J’avoue avec tristesse que, depuis le jour où il me fut donné d’atteindre l’époque de l’Oiseau d’or, au cours de mes voyages au pays de la quatrième dimension, les expressions m’ont fait brusquement défaut, pour traduire comme il convient les étranges sensations que je ressentis.

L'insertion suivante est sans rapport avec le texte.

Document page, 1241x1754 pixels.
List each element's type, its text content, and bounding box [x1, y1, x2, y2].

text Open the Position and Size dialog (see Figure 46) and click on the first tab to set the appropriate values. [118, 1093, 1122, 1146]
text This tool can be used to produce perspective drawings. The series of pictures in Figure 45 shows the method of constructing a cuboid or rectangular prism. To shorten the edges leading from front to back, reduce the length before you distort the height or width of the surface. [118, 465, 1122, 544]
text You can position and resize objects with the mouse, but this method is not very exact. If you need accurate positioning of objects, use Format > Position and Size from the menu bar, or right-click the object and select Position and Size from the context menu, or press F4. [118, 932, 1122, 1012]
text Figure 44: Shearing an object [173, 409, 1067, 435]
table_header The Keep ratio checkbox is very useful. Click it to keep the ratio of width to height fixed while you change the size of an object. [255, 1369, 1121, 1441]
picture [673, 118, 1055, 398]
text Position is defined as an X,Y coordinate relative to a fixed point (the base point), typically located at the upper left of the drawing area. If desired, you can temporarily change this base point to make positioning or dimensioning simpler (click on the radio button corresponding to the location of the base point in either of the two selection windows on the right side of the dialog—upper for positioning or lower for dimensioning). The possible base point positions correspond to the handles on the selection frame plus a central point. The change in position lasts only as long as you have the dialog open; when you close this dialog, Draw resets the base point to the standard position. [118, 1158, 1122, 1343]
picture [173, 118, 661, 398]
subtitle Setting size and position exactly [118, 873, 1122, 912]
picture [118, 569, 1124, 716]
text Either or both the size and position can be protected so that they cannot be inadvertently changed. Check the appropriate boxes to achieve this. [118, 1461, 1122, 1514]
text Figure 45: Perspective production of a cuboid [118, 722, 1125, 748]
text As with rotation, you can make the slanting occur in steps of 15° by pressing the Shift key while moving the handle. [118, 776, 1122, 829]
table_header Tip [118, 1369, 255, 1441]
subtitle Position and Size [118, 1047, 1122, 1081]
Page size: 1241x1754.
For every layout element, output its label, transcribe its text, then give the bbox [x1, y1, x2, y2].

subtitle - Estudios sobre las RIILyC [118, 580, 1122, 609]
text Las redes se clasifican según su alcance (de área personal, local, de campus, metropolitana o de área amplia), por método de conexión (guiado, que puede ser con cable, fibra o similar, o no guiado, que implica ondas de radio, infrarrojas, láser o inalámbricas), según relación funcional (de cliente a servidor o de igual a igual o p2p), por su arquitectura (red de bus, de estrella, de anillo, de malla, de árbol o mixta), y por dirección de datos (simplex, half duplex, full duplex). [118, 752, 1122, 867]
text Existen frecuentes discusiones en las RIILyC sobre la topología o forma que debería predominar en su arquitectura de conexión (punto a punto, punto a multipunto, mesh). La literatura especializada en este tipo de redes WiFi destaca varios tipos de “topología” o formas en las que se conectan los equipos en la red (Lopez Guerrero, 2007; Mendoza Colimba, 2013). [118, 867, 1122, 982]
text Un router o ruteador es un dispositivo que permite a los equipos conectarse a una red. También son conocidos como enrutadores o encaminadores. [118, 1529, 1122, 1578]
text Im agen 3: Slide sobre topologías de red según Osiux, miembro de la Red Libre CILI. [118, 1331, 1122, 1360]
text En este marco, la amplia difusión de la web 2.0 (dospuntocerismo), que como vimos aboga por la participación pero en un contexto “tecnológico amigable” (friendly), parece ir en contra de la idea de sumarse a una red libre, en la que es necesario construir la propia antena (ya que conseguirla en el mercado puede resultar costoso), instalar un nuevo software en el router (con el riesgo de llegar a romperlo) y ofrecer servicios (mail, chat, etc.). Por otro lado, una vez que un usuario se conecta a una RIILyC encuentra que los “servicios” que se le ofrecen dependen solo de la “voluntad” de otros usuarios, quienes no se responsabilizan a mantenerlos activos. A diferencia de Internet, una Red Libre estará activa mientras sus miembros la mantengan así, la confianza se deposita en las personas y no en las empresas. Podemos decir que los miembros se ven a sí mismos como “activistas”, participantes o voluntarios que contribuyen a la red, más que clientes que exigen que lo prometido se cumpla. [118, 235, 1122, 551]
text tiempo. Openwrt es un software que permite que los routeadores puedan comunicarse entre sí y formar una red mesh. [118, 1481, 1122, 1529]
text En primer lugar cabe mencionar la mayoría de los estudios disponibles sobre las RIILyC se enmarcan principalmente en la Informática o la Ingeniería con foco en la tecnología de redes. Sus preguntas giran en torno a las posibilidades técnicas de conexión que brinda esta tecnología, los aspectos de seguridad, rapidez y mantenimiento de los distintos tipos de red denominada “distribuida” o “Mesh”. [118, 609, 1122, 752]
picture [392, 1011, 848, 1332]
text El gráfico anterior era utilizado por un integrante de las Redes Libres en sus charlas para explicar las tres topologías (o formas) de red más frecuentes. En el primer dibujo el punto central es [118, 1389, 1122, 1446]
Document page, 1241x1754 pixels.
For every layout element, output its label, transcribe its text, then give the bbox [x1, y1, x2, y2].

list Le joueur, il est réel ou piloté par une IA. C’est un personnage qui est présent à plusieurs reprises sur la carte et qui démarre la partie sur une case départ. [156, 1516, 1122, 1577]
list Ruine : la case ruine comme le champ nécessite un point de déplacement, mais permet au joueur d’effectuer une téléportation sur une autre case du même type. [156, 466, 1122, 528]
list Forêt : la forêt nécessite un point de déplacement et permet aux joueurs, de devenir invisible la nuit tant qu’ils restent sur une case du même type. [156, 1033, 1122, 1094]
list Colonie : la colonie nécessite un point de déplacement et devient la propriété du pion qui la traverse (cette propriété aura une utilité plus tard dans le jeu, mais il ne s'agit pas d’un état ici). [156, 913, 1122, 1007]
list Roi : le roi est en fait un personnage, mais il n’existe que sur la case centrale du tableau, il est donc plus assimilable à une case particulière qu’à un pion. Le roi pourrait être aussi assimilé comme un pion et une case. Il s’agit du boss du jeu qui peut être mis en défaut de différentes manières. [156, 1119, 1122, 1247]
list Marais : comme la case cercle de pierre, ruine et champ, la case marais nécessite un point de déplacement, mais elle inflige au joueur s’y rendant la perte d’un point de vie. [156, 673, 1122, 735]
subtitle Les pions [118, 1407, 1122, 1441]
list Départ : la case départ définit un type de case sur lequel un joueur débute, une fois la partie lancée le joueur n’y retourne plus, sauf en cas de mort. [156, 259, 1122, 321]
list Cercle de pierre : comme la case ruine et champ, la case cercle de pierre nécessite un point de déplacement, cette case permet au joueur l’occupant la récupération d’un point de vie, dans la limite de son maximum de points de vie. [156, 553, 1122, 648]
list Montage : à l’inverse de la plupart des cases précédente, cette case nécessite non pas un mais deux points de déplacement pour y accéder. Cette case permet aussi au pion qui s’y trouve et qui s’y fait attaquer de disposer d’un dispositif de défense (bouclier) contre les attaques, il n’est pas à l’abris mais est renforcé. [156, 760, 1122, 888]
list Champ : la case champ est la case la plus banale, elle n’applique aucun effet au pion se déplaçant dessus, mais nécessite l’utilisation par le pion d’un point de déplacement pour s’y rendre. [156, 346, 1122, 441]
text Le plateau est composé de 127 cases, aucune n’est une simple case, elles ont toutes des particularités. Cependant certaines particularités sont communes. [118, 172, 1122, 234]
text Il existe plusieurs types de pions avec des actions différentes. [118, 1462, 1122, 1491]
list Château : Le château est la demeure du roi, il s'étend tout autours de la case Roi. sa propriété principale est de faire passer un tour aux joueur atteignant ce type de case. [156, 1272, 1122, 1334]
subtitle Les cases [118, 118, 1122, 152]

Au début de mes voyages au pays de la quatrième dimension, l’observation fut pour moi des plus faciles. Sans doute ai-je éprouvé, les premiers temps, une sorte d’angoisse, une hésitation bien compréhensible, au moment de rompre avec des habitudes physiologiques plusieurs fois séculaires et héréditairement transmises depuis les premiers âges du monde. Les hommes du vingtième siècle ont tellement pris l’habitude d’évoluer dans un espace à trois dimensions, qu’ils renâclent comme devant la mort, lorsqu’il leur faut brusquement envisager la possibilité de vivre et de se mouvoir dans un espace à quatre dimensions.

La première fois qu’ils essaient, par exemple, de s’évader d’une chambre close de toutes parts, et de se retrouver tout naturellement au dehors, en faisant appel à la quatrième dimension, ils ont peur et hésitent, comme ils hésitent encore lorsque la possibilité leur est démontrée de faire passer un objet volumineux, leur corps même au besoin, par le petit trou d’une serrure, ou de former un nœud en trèfle dans une corde tendue, fixée à ses deux extrémités.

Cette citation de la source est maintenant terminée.